Records to process: Begin

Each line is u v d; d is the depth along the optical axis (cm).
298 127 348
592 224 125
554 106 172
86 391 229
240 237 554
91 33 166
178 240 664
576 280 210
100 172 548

Records to process: End
Records to process: Begin

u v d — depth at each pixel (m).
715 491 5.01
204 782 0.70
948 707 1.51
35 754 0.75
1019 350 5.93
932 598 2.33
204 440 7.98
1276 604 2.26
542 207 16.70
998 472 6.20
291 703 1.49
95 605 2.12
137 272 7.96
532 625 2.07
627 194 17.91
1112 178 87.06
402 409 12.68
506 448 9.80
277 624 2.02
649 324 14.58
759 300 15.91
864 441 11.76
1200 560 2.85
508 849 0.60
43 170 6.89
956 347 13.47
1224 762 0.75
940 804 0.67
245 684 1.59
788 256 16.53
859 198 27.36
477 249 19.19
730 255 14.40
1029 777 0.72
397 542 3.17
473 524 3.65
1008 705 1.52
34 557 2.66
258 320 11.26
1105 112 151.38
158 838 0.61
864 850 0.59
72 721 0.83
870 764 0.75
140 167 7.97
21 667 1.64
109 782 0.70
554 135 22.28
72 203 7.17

Records to process: End
Records to process: Begin

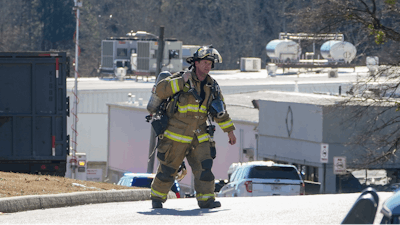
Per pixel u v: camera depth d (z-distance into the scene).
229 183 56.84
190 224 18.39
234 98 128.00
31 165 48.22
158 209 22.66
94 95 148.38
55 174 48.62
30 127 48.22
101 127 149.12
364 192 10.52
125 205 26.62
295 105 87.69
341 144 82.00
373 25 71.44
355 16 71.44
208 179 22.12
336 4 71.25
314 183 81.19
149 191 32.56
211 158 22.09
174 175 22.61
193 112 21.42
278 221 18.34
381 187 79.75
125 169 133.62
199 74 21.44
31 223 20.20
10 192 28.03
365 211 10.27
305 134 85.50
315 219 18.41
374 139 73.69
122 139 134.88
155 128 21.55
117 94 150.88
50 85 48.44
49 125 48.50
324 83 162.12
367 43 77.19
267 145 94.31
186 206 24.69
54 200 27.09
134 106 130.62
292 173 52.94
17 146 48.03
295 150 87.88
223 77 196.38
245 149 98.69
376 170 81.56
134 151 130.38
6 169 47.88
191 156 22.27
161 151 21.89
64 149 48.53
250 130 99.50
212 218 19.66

Records to process: End

In the listing above, find each line containing "pixel" and copy it.

u v d — depth at each pixel (m).
Per pixel u v: camera depth d (z-distance into the scene).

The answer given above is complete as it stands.